Saying that, the sector is braced for an LVMH fight back. It is and was a hugely successful, well-run empire, the best in class, and that has not been lost and is recoverable. Daniel Lanier, chief executive of Equite and adviser to luxury brands, says what we’re witnessing is an evolution. He fully expects LVMH to adapt and to thrive, with a new emphasis, as he puts it. "Scarcity, fairness in pricing and emotional desirability are the currencies of extreme value, with relevance to the next generation of luxury clients being key," he said. "LVMH’s legacy and capabilities remain extraordinary but even at the very top the need to elevate is unrelenting."
New kings
Already, changes are afoot. Jonathan Anderson has left Loewe, where he was creative director, to become artistic director of Dior Homme. Anderson, from Northern Ireland, was at Loewe for 11 years and responsible for the smaller Spanish firm’s rapid climb, identification with humour and use of big-name fans as ambassadors, such as Jamie Dornan and Josh O’Connor.

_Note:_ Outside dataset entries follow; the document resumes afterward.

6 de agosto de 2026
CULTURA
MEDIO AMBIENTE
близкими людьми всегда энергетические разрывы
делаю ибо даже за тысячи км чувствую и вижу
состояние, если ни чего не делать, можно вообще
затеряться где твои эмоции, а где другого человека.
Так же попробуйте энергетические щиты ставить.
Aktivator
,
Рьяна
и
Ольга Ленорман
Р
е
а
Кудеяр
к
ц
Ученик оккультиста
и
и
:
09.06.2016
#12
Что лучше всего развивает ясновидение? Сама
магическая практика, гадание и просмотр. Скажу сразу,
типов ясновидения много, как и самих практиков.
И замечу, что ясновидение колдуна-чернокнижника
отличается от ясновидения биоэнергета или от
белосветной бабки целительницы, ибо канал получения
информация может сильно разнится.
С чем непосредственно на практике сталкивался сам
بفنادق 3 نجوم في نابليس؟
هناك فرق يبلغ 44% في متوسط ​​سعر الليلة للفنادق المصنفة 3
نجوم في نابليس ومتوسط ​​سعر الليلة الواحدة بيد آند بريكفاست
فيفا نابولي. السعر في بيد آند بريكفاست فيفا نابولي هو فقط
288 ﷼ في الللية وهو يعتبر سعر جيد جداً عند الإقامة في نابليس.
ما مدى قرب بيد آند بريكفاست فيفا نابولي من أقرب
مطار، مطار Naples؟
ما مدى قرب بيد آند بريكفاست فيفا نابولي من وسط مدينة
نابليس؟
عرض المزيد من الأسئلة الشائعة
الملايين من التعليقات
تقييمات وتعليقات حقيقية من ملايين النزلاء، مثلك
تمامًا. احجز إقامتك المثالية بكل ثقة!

As JW Anderson, he has collaborated with the youth-focused retailer Uniqlo since 2017, producing distinctive ranges of fashion staples, such as Oxford shirts, chinos and blazers with its textile AirSense material.

It was also Anderson, well-known for his love of innovation, who created Rihanna’s Super Bowl half-time performance outfit and Ariana Grande’s 2024 Met Gala gown. His debut collection will be unveiled at Paris Fashion Week in June.

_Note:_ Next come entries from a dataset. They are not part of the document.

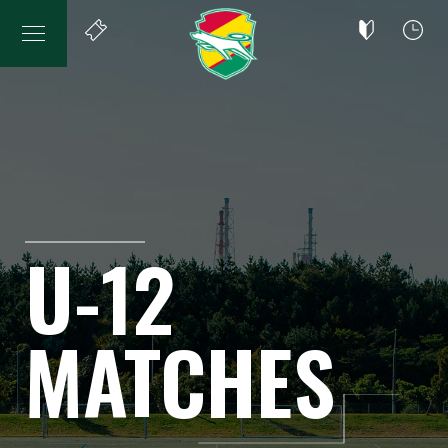
U-12
MATCHES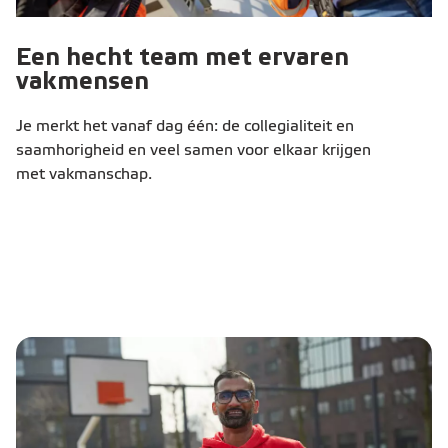
Een hecht team met ervaren
vakmensen
Je merkt het vanaf dag één: de collegialiteit en
saamhorigheid en veel samen voor elkaar krijgen
met vakmanschap.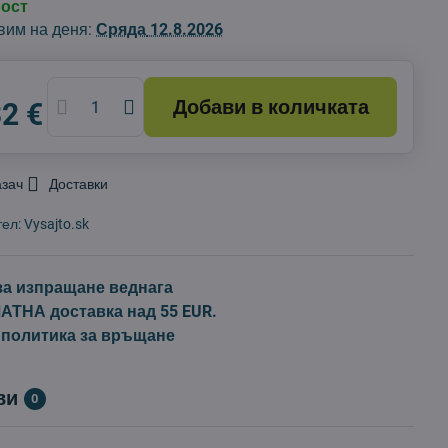
ност
вим на деня:
Сряда
12.8.2026
Добави в количката
32 €
азач
Доставки
тел:
Vysajto.sk
за изпращане веднага
ТНА доставка над 55 EUR.
 политика за връщане
ви
0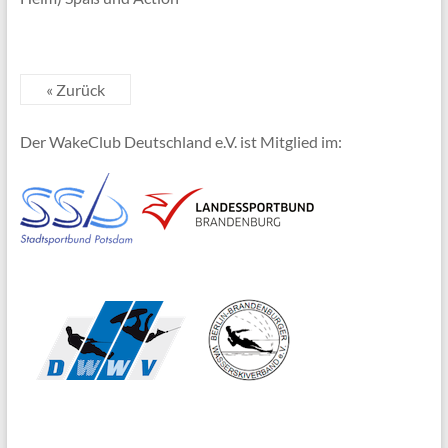
« Zurück
Der WakeClub Deutschland e.V. ist Mitglied im:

His move follows doors revolving elsewhere. Among the most eye-catching moves and another signal of change was that of Balenciaga’s creative dynamo, Demna, to Gucci. Both Italian houses belong to another French conglomerate, Kering. It’s going for proven success – Georgia-born Demna took Balenciaga from sales of $350 million in 2015 to $2 billion in 2022. Gucci, which was up to $10 billion in 2022, was slipping – hence the switch.

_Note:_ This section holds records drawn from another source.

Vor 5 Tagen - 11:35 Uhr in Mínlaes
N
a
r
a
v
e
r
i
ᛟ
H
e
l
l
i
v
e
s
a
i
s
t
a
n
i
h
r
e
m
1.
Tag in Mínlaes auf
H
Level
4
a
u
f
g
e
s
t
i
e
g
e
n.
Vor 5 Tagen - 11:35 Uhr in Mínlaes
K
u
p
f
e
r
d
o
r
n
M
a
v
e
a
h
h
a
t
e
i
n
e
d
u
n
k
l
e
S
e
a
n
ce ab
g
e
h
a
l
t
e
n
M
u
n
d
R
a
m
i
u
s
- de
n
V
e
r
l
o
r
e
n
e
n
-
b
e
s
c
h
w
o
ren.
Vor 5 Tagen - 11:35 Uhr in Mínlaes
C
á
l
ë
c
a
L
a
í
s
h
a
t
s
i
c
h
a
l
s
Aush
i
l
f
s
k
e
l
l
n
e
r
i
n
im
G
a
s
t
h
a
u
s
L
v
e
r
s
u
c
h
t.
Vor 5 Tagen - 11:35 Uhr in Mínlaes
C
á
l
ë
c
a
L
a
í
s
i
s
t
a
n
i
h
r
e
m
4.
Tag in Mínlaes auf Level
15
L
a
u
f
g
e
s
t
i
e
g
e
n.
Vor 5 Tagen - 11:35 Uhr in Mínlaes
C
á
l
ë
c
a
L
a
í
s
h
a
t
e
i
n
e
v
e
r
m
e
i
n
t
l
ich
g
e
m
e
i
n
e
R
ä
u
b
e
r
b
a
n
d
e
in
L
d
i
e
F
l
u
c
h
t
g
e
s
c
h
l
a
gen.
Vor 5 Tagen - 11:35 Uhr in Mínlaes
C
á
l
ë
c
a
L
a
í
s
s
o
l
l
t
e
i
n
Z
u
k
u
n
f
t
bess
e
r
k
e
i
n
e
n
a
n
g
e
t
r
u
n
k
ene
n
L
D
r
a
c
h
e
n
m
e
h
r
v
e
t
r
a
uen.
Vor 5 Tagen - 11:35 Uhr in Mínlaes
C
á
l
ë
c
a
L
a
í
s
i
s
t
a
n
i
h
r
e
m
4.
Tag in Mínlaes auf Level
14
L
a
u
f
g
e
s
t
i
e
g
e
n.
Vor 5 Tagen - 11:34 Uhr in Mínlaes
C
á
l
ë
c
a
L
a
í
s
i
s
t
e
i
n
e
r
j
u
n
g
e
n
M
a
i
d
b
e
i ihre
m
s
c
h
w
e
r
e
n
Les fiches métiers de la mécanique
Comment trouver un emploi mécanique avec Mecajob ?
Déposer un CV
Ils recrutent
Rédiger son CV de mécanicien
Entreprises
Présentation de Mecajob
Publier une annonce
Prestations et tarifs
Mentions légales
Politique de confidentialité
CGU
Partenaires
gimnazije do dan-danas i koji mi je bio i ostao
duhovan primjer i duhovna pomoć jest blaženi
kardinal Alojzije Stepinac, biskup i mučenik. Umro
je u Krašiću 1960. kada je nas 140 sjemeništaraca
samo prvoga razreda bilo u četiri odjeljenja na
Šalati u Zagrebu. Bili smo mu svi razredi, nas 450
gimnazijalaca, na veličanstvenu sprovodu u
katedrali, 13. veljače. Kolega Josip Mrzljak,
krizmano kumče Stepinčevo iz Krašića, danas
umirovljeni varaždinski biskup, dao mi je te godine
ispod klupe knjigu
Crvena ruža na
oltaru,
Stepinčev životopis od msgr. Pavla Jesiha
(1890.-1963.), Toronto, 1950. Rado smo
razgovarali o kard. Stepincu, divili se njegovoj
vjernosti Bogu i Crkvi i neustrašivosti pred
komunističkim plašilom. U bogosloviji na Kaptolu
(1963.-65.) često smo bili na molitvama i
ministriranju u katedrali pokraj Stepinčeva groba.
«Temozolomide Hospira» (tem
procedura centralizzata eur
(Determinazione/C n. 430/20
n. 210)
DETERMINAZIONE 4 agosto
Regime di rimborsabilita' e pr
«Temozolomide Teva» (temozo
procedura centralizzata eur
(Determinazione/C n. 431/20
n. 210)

"Demna could reinvigorate Gucci’s ready-to-wear line, especially for younger customers," said analyst Yanmei Tang for research house, Third Bridge. "His strength in streetwear and casualwear might help attract aspirational shoppers, particularly in Asia.
"However, this shift risks alienating long-time clients who were drawn to Gucci for its more classic or eclectic appeal. There is growing concern around Gucci’s brand identity."
Not to be outdone, another whole Italian brand has become a challenger to the French juggernauts. In an all-Italian affair, Prada has bought Versace for $1.4 billion. The sum is a step-down from the $2.15 billion paid by US company Capri, then known as Michael Kors, when it acquired Versace in 2018 from the Versace family and Blackstone.
It’s hefty, however, and significantly the figure did not alter much from the opening of negotiations in January. Trump’s tariffs did not weigh heavily on the price. It is, as well, one of the few deals to be completed since the US leader’s machinations kick-started the global equity rout. Several IPOs and takeovers were canned but not this. It proves that luxury goods truly are apart and possess a historic resilience. They may be down but they are not out.
They are taking a breather and making some possibly overdue strategic calls, that is all.